• About this exercise: Every line in the entries that holds "left" should be identified and copied.

• Data for this task:
┌──
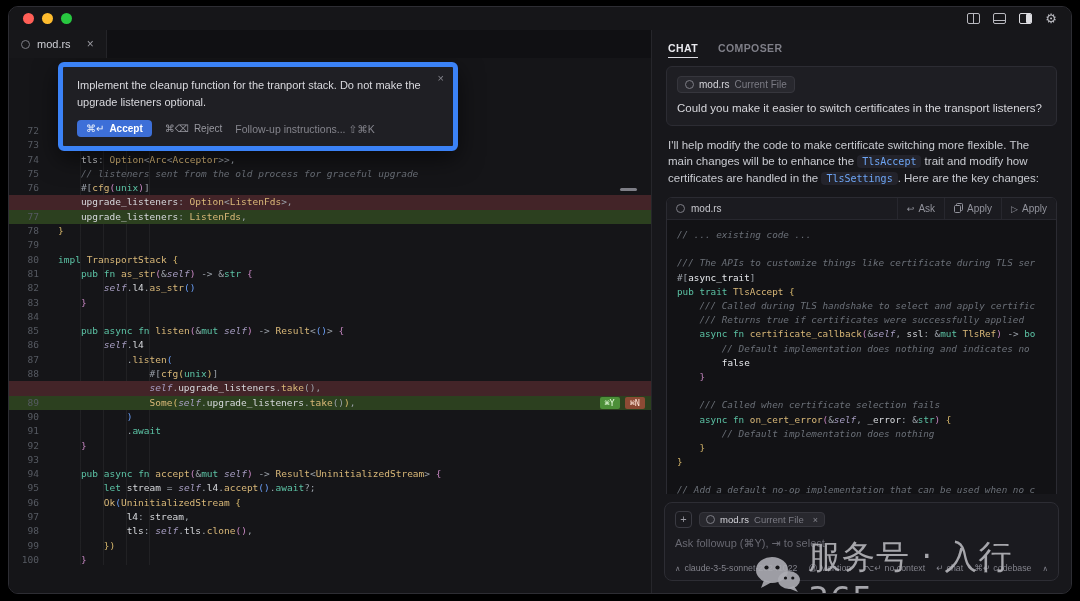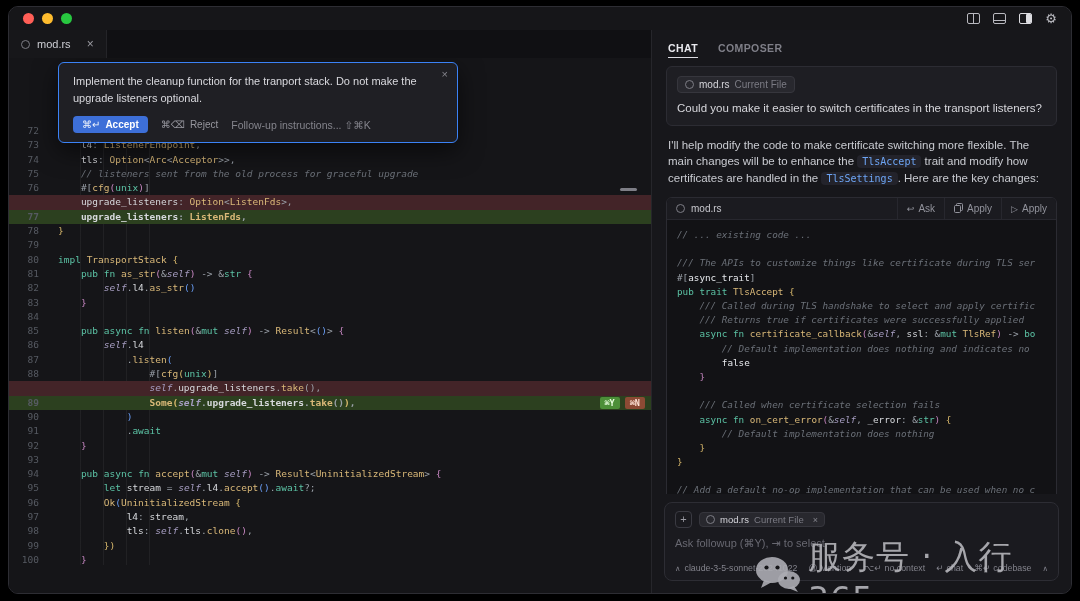--- a/index.html
+++ b/index.html
@@ -38,7 +38,7 @@
   .tk-c{color:#6b7078;font-style:italic}.tk-s{color:#a79ec2;font-style:italic}
   .tk-b1{color:#d9b96c}.tk-b2{color:#c586c0}.tk-b3{color:#6a9ef5}.tk-w{color:#e8eaee}
   
-  .inline-dialog{position:absolute;left:49px;top:4px;width:400px;background:#1f1f24;border:1px solid #3b82f6;border-radius:6px;padding:10px 14px 9px;box-shadow:0 8px 24px rgba(0,0,0,.55);z-index:5;box-sizing:border-box;}
+  .inline-dialog{position:absolute;left:49px;top:4px;width:400px;background:#1f1f24;border:5px solid #3b82f6;border-radius:6px;padding:10px 14px 9px;box-shadow:0 8px 24px rgba(0,0,0,.55);z-index:5;box-sizing:border-box;}
   .dlg-text{color:#d9d9de;font-size:11px;line-height:1.55;padding-right:14px;}
   .dlg-close{position:absolute;top:5px;right:9px;color:#84848c;font-size:11px;cursor:pointer;}
   .dlg-actions{display:flex;align-items:center;gap:13px;margin-top:9px;}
└──
• Task answer:
-  .inline-dialog{position:absolute;left:49px;top:4px;width:400px;background:#1f1f24;border:1px solid #3b82f6;border-radius:6px;padding:10px 14px 9px;box-shadow:0 8px 24px rgba(0,0,0,.55);z-index:5;box-sizing:border-box;}
+  .inline-dialog{position:absolute;left:49px;top:4px;width:400px;background:#1f1f24;border:5px solid #3b82f6;border-radius:6px;padding:10px 14px 9px;box-shadow:0 8px 24px rgba(0,0,0,.55);z-index:5;box-sizing:border-box;}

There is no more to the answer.